Benchmarking the Mainstream Open Source Distributed Graph Databases

The deep learning and knowledge graph technologies have been developing rapidly in recent years. Compared with the "black box" of deep learning, knowledge graphs are highly interpretable, thus are widely adopted in such scenarios as search recommendations, intelligent customer support, and financial risk management. 

Meituan has been digging deep in the connections buried in the huge amount of business data over the past few years and has gradually developed the knowledge graphs in nearly ten areas, including cuisine graphs, tourism graphs, and commodity graphs. The ultimate goal is to enhance the smart local life. 

Compared with the traditional RDBMS, graph databases can store and query knowledge graphs more efficiently. It gains obvious performance advantage in multi-hop queries to select graph databases as the storage engine. Currently, there are dozens of graph database solutions out there on the market. 

It is imperative for the Meituan team to select a graph database solution that can meet the business requirements and to use the solution as the basis of Meituan's graph storage and graph learning platform. The team has outlined the basic requirements as below per our business status quo:

  1. It should be an open-source project which is also business-friendly

By having control over the source code, the Meituan team can ensure data security and service availability.

  1. It should support clustering and should be able to scale horizontally in terms of both storage and computation capabilities

The knowledge graph data size in Meituan can reach hundreds of billions of vertices and edges in total and the throughput can reach tens of thousands of QPS. With that being said, the single-node deployment cannot meet Meituan's storage requirements.

  1. It should work under OLTP scenarios with the capability of multi-hop queries at the millisecond level.

To ensure the best search experience for Meituan users, the team has strictly restricted the timeout value within all chains of paths. Therefore, it is unacceptable to respond to a query at the second level.

  1. It should be able to import data in batch

The knowledge graph data is usually stored in data warehouses like Hive. The graph database should be equipped with the capability to quickly import data from such warehouses to the graph storage to ensure service effectiveness.
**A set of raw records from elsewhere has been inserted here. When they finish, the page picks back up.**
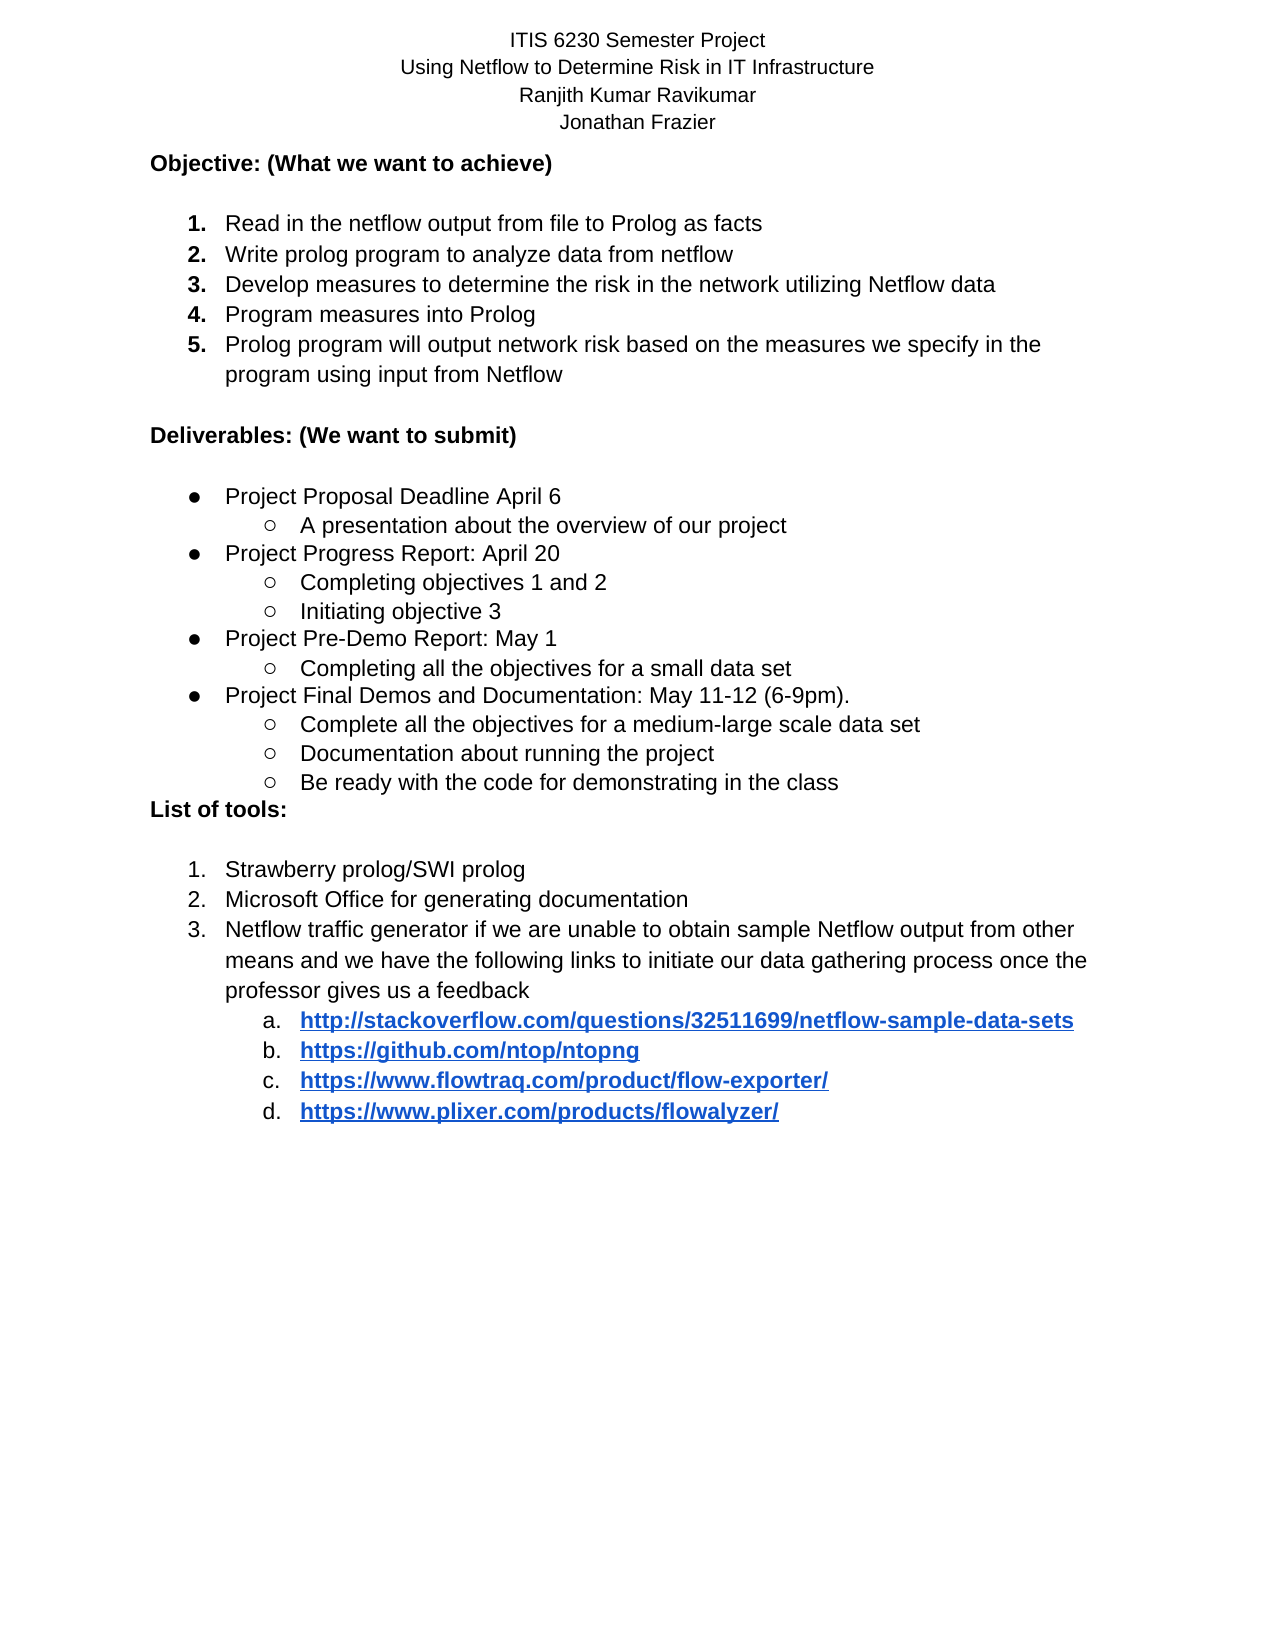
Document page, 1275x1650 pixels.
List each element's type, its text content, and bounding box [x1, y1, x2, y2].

list Project Final Demos and Documentation: May 11-12 (6-9pm). [187, 681, 1125, 709]
list Documentation about running the project [262, 738, 1125, 767]
text List of tools: [150, 796, 1125, 822]
list Program measures into Prolog [187, 301, 1125, 327]
text Deliverables: (We want to submit) [150, 422, 1125, 448]
text Objective: (What we want to achieve) [150, 150, 1125, 176]
list Netflow traffic generator if we are unable to obtain sample Netflow output from other means and we have the following links to initiate our data gathering process once the professor gives us a feedback [187, 916, 1125, 1003]
list Microsoft Office for generating documentation [187, 886, 1125, 913]
list Be ready with the code for demonstrating in the class [262, 767, 1125, 796]
list Read in the netflow output from file to Prolog as facts [187, 210, 1125, 237]
list Write prolog program to analyze data from netflow [187, 241, 1125, 267]
list http://stackoverflow.com/questions/32511699/netflow-sample-data-sets [262, 1007, 1125, 1033]
list Complete all the objectives for a medium-large scale data set [262, 709, 1125, 738]
list https://github.com/ntop/ntopng [262, 1037, 1125, 1064]
list Completing objectives 1 and 2 [262, 567, 1125, 596]
list Completing all the objectives for a small data set [262, 653, 1125, 681]
list Develop measures to determine the risk in the network utilizing Netflow data [187, 271, 1125, 297]
list Initiating objective 3 [262, 596, 1125, 624]
list Project Proposal Deadline April 6 [187, 482, 1125, 510]
list A presentation about the overview of our project [262, 510, 1125, 539]
list Strawberry prolog/SWI prolog [187, 856, 1125, 882]
list Project Pre-Demo Report: May 1 [187, 624, 1125, 653]
list Prolog program will output network risk based on the measures we specify in the program using input from Netflow [187, 331, 1125, 388]
list https://www.plixer.com/products/flowalyzer/ [262, 1098, 1125, 1124]
list https://www.flowtraq.com/product/flow-exporter/ [262, 1067, 1125, 1094]
list Project Progress Report: April 20 [187, 539, 1125, 567]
The Meituan team has tried the top 30 graph databases on DB-Engines and found that most well-known graph databases only support single-node deployment with their open-source edition, for example, Neo4j, ArangoDB, Virtuoso, TigerGraph, RedisGraph. This means that the storage service cannot scale horizontally and the requirement to store large-scale knowledge graph data cannot be met. 

After thorough research and comparison, the team has selected the following graph databases for the final round: Nebula Graph (developed by a startup team who originally came from Alibaba), Dgraph (developed by a startup team who originally came from Google), and HugeGraph (developed by Baidu).

A Summary of The Testing Process 

Hardware Configuration

  1. Database instances: Docker containers running on different machines
  2. Single instance resources: 32 Cores, 64 GB Memory, 1 TB SSD (Intel(R) Xeon(R) Gold 5218 CPU @ 2.30 GHz)
  3. Number of instances: Three